Helene Cixous has dreamed for years of "The Book-I-Don't-Write,"
but each time she approaches it, it withdraws.
The-Book-I-Don't-Write is always just out of reach. When Jacques
Derrida told her the Book would get written one day, but
differently, Cixous tells us she would see it "shining behind a
veil, its indecipherable back, upright on heaven's bookshelf, its
elegant silhouette, utterly foreign, utterly familiar, of future
revenant. I've always thought it would come, naturally. When? After
all my deaths? Just before, or just after, the last of my deaths."

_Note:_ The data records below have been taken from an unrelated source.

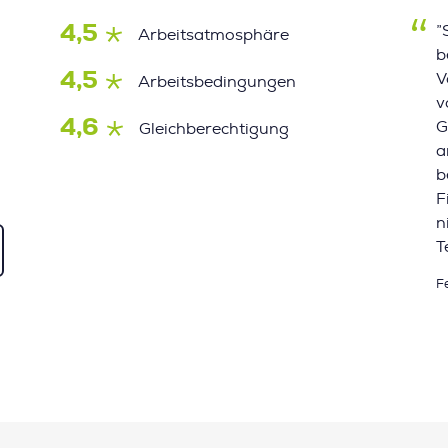
4,5
”
Arbeitsatmosphäre
b
4,5
V
Arbeitsbedingungen
v
4,6
G
Gleichberechtigung
a
b
F
n
T
F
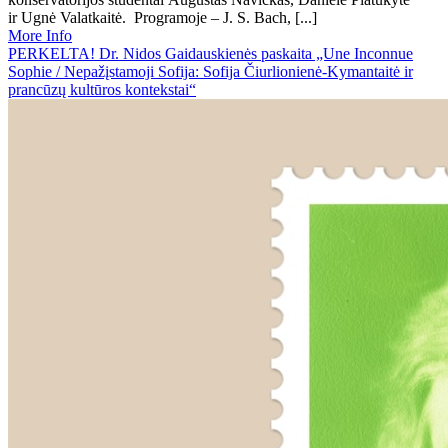
ir Ugnė Valatkaitė. Programoje – J. S. Bach, [...]
More Info
PERKELTA! Dr. Nidos Gaidauskienės paskaita „Une Inconnue
Sophie / Nepažįstamoji Sofija: Sofija Čiurlionienė-Kymantaitė ir
prancūzų kultūros kontekstai“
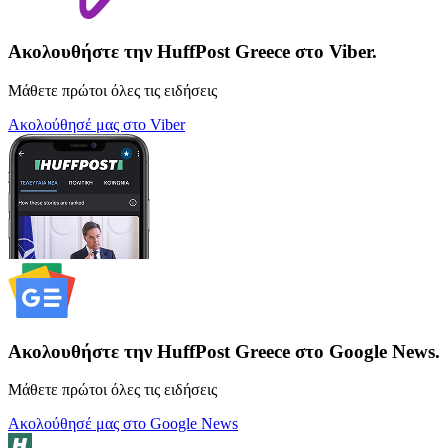
Ακολουθήστε την HuffPost Greece στο Viber.
Μάθετε πρώτοι όλες τις ειδήσεις
Ακολούθησέ μας στο Viber
Ακολουθήστε την HuffPost Greece στο Google News.
Μάθετε πρώτοι όλες τις ειδήσεις
Ακολούθησέ μας στο Google News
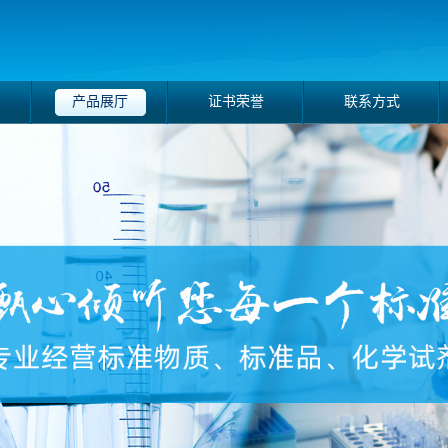
产品展厅
证书荣誉
联系方式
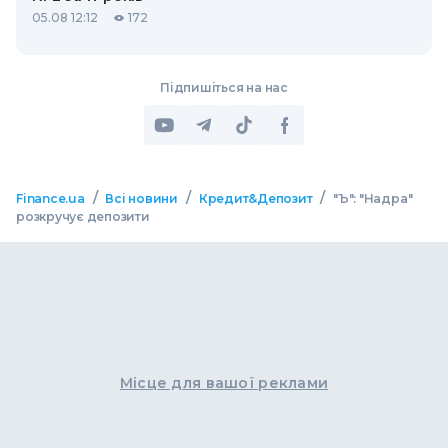
05.08 12:12
172
Підпишіться на нас
/
/
/
Finance.ua
Всі новини
Кредит&Депозит
"Ъ": "Надра"
розкручує депозити
Місце для вашої реклами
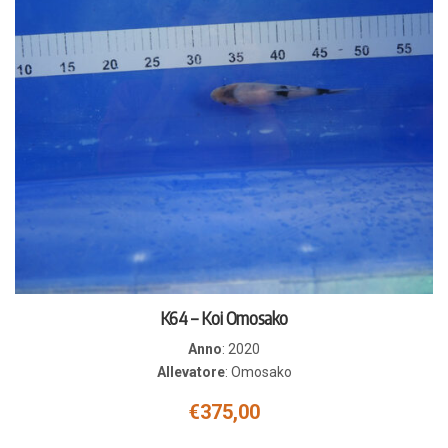
K64 – Koi Omosako
Anno
:
2020
Allevatore
:
Omosako
€
375,00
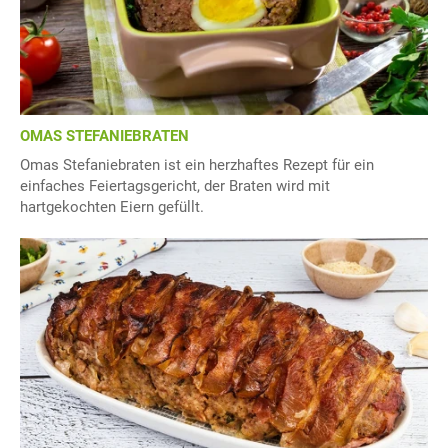
OMAS STEFANIEBRATEN
Omas Stefaniebraten ist ein herzhaftes Rezept für ein
einfaches Feiertagsgericht, der Braten wird mit
hartgekochten Eiern gefüllt.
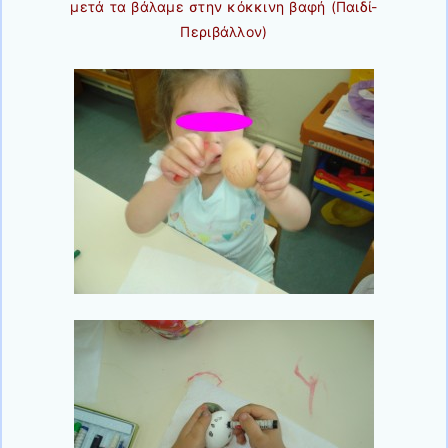
μετά τα βάλαμε στην κόκκινη βαφή (Παιδί-
Περιβάλλον)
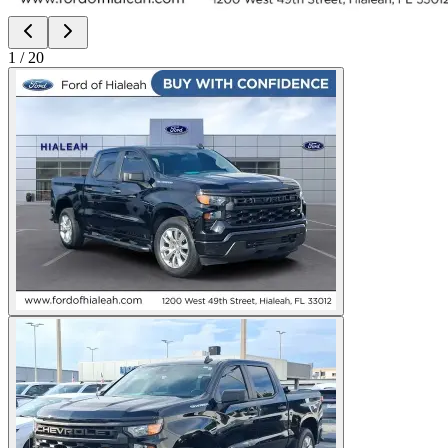
1
/
20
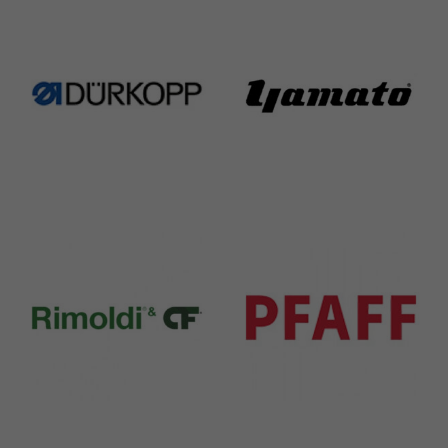
224 Products
770 Products
Durkopp
Yamato
351 Products
6 Products
Rimoldi & CF
Pfaff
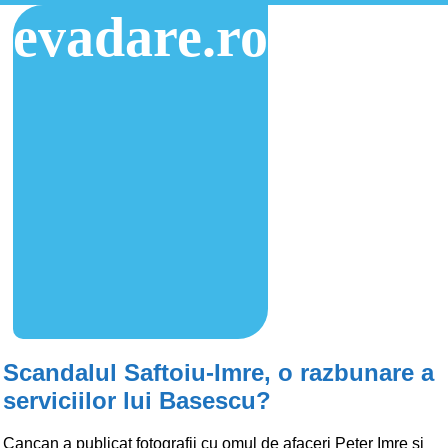
evadare.ro
Scandalul Saftoiu-Imre, o razbunare a
serviciilor lui Basescu?
Cancan a publicat fotografii cu omul de afaceri Peter Imre si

One day, when she is no longer expecting it, the Book turns up:
"Quickly, without taking my eyes off it, I copied it down, staying
scrupulously close to its notations, its rhythms, its moments of
silence. I found it. Just as you see it." She calls it Los, meaning
"loose, detached" in German, her mother's tongue. Or Los like
Carlos, the Latin American friend whose unexpected death in May
2014 takes her back to a life they shared and a time the Book will
reconstitute in the present, abolishing time: "Suddenly, that
morning, I saw the universe of The-Book-I-Don't-Write: it is an
infinity of presents." Los, A Chapter is a marvelous exploration of
time and relationships. It reimagines scenes from Paris in the late
sixties: its cafes, its debates, its political turmoil. Both
playful and serious, it is a book in a long line of novels from
Balzac to Proust that create worlds both philosophical and
concrete. In Los a lost time is regained.